Excerpt provided =
+++
Category Archives: Edinburgh 2008

Phantomysteria

THEATRE
Phantomysteria
3 stars ***
Old College Quad (Venue 192)

MY HEART SANK A little, as I made my way up into Old College Quad to experience this spectacular show by Teatr Novogo Fronta, of Prague and St. Petersburg.  In recent years, after all, there’s been a slightly toxic collision between the once-mighty east European tradition of visual and physical theatre, and the insatiable showbiz demands of the western outdoor festival circuit.  Never mind the poetry, comes the message from the marketplace; just give us plenty of loud bangs, and fireworks.
+++
Available data =
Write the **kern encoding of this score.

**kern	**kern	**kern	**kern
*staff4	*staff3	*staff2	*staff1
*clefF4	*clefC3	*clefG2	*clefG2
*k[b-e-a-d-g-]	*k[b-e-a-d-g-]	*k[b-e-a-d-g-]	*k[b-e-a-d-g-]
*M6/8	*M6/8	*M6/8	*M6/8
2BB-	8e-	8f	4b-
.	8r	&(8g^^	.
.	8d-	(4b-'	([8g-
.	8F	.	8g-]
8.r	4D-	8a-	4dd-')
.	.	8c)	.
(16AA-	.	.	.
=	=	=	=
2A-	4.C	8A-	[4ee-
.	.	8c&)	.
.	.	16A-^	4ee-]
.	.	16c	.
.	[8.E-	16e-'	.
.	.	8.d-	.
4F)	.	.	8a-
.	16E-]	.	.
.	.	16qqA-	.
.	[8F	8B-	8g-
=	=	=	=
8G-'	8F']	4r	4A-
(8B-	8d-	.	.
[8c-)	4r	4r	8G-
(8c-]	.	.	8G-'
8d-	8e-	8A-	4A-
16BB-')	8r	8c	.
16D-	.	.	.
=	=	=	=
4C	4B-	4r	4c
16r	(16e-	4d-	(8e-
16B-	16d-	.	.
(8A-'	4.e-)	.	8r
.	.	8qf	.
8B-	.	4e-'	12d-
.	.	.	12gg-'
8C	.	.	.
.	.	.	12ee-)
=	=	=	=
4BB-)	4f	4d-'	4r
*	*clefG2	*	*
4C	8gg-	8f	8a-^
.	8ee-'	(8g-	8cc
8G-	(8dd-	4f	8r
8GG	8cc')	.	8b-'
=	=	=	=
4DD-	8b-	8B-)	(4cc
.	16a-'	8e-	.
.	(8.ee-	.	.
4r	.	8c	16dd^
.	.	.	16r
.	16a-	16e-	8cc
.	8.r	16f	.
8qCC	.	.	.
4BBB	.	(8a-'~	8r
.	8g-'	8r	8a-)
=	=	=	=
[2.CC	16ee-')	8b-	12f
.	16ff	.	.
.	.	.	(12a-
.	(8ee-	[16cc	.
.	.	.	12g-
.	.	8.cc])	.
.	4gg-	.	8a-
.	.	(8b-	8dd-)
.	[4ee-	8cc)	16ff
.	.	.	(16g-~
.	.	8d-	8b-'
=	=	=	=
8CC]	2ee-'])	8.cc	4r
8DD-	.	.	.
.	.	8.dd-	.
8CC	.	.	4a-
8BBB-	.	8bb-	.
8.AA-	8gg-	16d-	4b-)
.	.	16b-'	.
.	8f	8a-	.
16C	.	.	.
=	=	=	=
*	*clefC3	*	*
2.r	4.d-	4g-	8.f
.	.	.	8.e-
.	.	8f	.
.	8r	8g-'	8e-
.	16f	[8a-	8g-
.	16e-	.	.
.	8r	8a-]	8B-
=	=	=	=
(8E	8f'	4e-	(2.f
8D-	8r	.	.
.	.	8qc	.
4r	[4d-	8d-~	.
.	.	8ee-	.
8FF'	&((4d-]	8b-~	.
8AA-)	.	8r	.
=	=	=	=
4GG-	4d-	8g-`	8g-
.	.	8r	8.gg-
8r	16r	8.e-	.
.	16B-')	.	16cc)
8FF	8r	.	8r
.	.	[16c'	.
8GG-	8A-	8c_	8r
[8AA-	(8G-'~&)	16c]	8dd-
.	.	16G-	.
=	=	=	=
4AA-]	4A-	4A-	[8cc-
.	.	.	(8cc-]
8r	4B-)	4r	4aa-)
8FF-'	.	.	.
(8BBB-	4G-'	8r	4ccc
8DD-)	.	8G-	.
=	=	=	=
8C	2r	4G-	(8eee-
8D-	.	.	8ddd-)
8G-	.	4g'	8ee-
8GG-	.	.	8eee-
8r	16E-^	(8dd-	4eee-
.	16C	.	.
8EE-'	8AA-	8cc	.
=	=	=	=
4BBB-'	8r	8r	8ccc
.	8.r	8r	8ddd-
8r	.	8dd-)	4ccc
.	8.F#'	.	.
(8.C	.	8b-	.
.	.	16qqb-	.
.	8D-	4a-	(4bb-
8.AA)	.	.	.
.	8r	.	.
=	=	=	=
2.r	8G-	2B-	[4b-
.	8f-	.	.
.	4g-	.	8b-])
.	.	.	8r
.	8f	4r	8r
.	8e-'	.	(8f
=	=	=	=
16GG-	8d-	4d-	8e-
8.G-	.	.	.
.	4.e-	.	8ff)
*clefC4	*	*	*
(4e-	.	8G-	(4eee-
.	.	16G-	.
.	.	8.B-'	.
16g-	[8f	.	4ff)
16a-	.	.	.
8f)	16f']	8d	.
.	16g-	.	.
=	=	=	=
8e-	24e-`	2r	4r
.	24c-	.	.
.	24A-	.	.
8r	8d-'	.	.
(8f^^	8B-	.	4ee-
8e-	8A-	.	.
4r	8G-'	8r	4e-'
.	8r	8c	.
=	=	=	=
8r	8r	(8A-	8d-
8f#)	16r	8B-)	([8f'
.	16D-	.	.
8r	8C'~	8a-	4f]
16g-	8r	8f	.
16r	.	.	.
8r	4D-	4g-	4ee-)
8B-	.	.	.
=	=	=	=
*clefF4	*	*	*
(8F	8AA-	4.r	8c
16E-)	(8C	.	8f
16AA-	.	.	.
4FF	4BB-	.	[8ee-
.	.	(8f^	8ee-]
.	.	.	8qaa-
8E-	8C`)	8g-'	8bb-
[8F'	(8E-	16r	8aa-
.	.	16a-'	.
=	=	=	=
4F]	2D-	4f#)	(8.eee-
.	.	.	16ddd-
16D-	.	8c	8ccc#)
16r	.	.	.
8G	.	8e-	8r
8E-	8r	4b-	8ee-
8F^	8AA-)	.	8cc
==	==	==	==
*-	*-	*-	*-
+++
Work to be completed = Copy word for word the part of the Phantomysteria review that opens with the words containing "MY HEART SANK" and closes with "bangs, and fireworks.". Rely only on the text for what follows.

Response area =
MY HEART SANK A little, as I made my way up into Old College Quad to experience this spectacular show by Teatr Novogo Fronta, of Prague and St. Petersburg.  In recent years, after all, there’s been a slightly toxic collision between the once-mighty east European tradition of visual and physical theatre, and the insatiable showbiz demands of the western outdoor festival circuit.  Never mind the poetry, comes the message from the marketplace; just give us plenty of loud bangs, and fireworks.